### Description of the task
The answer must consist of every line in the records that contains the word "High".

### Material provided
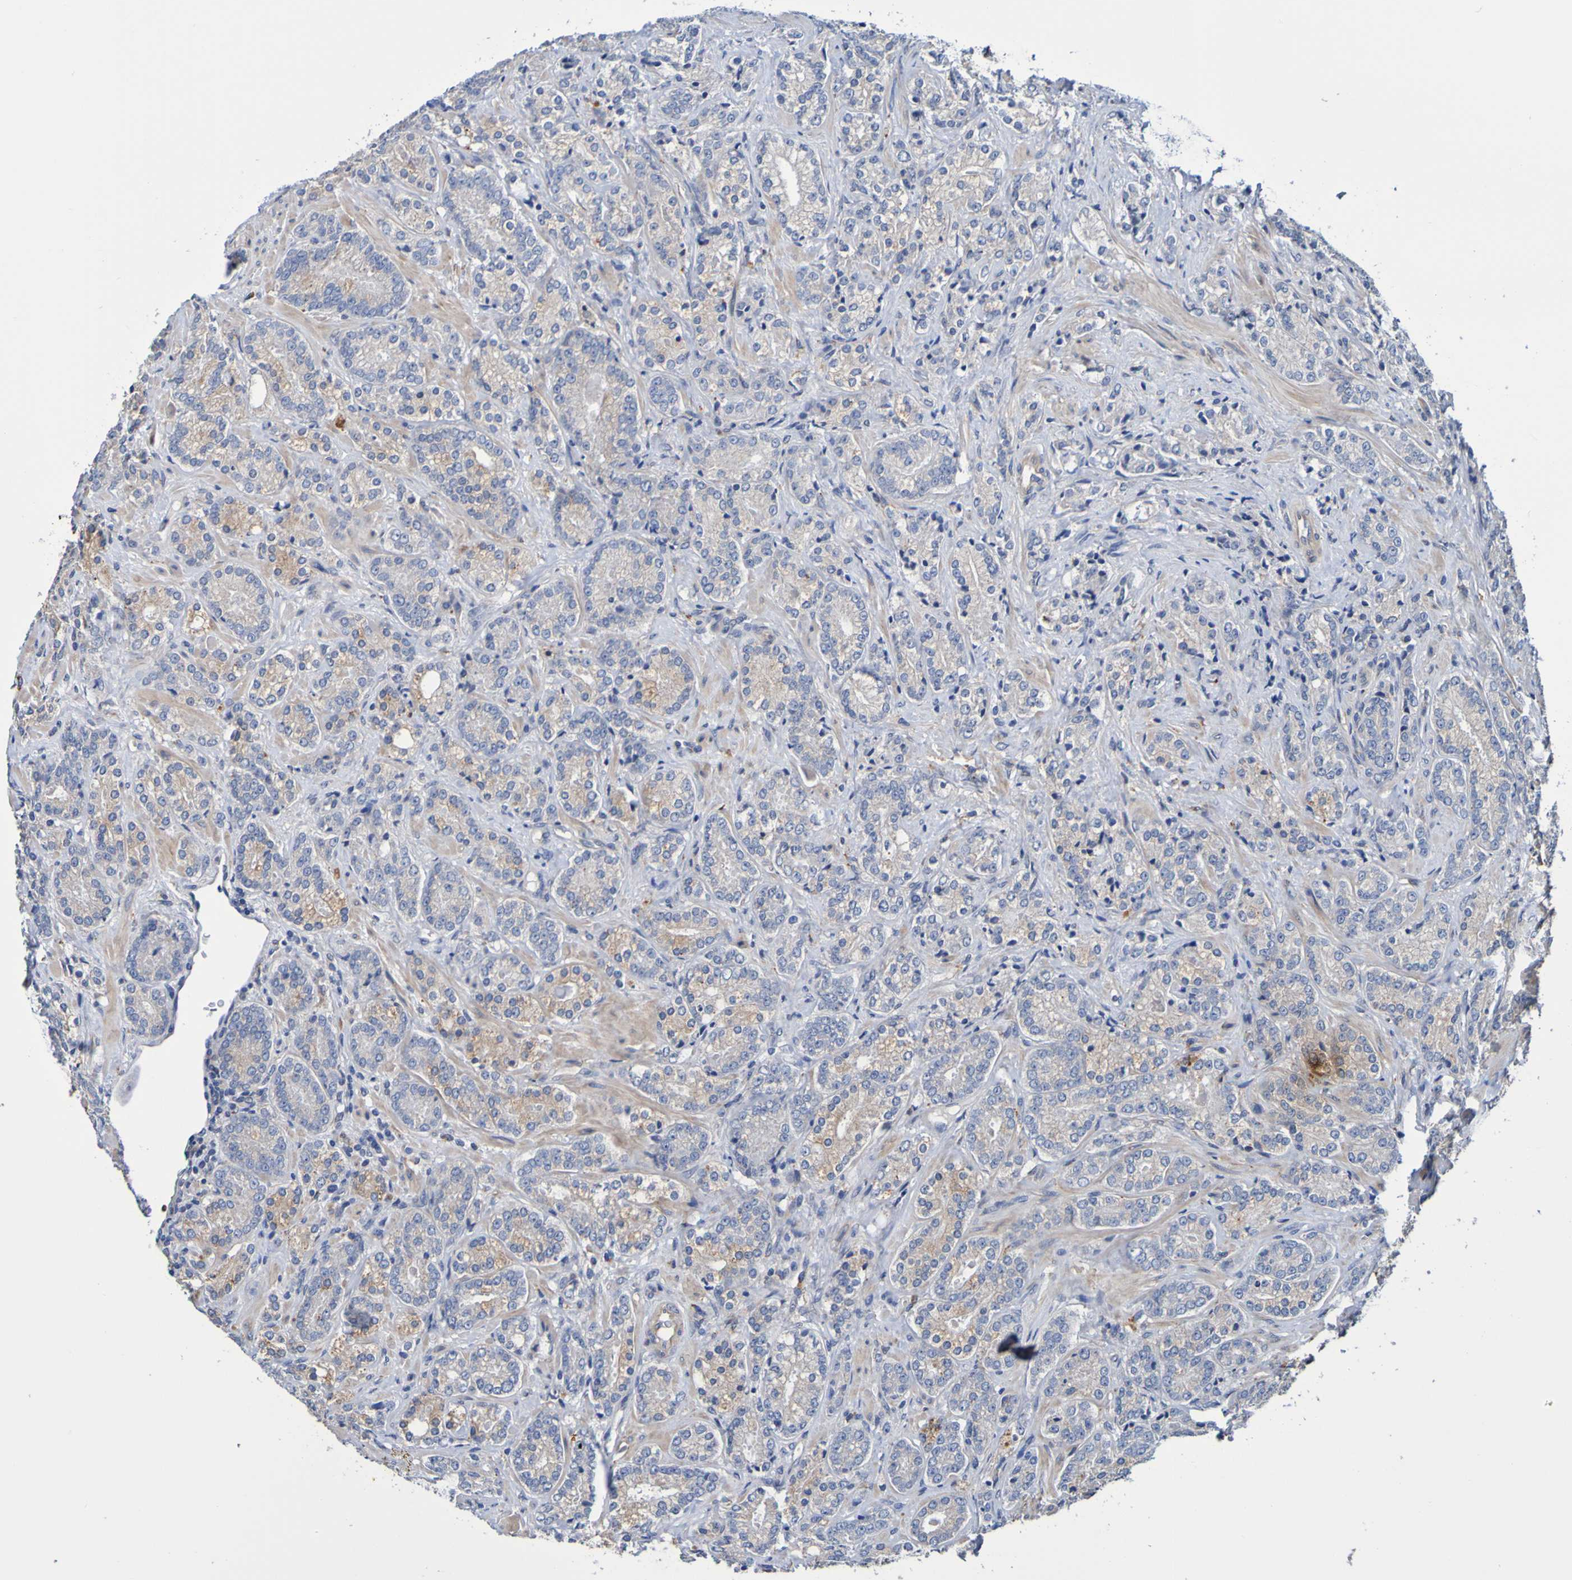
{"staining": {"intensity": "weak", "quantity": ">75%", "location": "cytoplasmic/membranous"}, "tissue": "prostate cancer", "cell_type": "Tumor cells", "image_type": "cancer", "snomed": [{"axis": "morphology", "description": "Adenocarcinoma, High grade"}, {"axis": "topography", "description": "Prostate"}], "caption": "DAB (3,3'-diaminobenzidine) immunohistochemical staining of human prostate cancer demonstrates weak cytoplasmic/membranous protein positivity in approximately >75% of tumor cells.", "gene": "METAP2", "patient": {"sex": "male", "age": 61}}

--

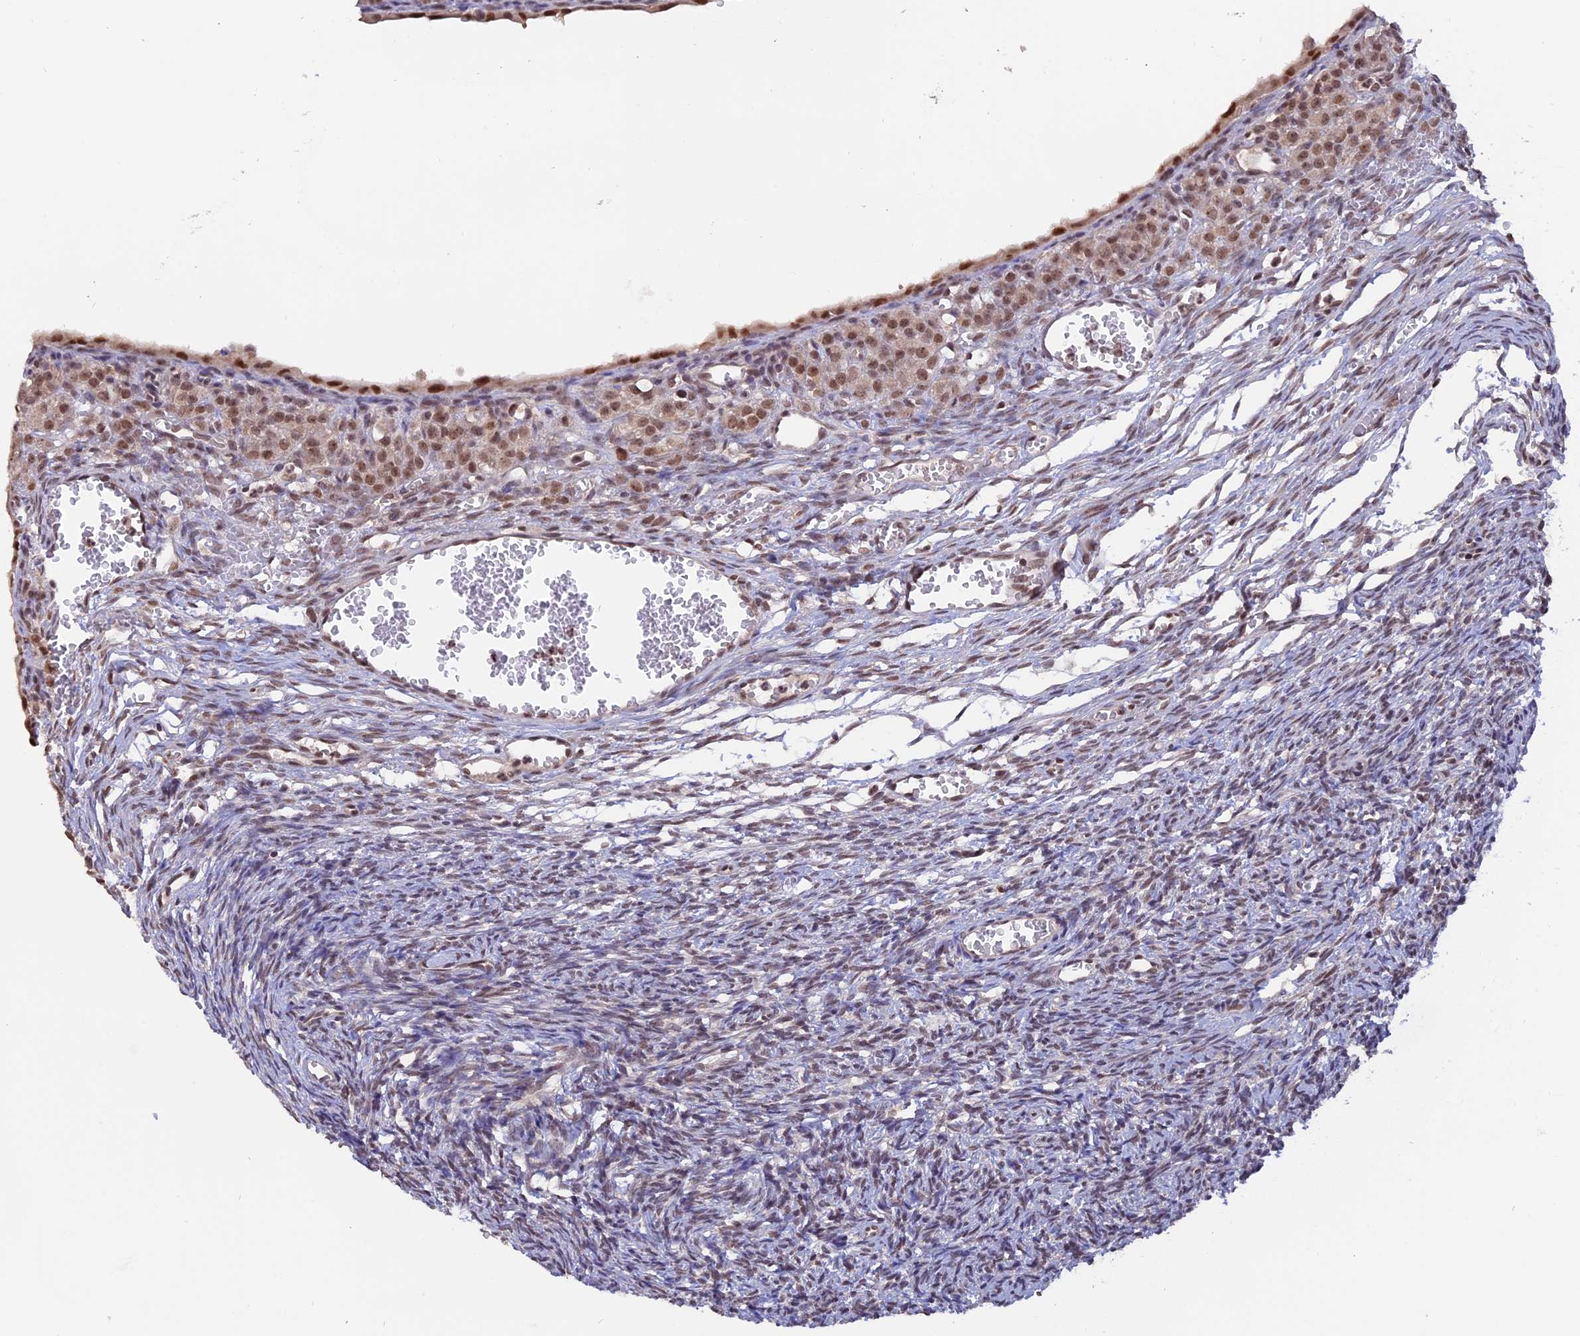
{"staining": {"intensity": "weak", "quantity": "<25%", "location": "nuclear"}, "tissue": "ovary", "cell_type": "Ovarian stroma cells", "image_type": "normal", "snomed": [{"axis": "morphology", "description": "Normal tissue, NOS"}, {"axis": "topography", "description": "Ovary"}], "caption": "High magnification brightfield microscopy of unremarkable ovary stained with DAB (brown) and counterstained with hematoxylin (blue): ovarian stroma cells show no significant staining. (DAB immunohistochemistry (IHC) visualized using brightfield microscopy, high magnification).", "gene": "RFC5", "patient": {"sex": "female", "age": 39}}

---

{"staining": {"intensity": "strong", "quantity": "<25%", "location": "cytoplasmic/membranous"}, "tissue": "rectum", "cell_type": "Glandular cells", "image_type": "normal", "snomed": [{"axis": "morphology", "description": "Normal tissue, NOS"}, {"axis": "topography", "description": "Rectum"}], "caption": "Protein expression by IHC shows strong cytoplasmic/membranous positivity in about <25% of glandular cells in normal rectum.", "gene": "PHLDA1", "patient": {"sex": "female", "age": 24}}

### Output of the exercise
{"staining": {"intensity": "weak", "quantity": ">75%", "location": "cytoplasmic/membranous"}, "tissue": "prostate cancer", "cell_type": "Tumor cells", "image_type": "cancer", "snomed": [{"axis": "morphology", "description": "Adenocarcinoma, High grade"}, {"axis": "topography", "description": "Prostate"}], "caption": "DAB (3,3'-diaminobenzidine) immunohistochemical staining of human prostate cancer demonstrates weak cytoplasmic/membranous protein positivity in approximately >75% of tumor cells.", "gene": "METAP2", "patient": {"sex": "male", "age": 61}}
{"staining": {"intensity": "weak", "quantity": "<25%", "location": "nuclear"}, "tissue": "ovary", "cell_type": "Ovarian stroma cells", "image_type": "normal", "snomed": [{"axis": "morphology", "description": "Normal tissue, NOS"}, {"axis": "topography", "description": "Ovary"}], "caption": "High magnification brightfield microscopy of unremarkable ovary stained with DAB (brown) and counterstained with hematoxylin (blue): ovarian stroma cells show no significant staining. (DAB immunohistochemistry (IHC) visualized using brightfield microscopy, high magnification).", "gene": "RFC5", "patient": {"sex": "female", "age": 39}}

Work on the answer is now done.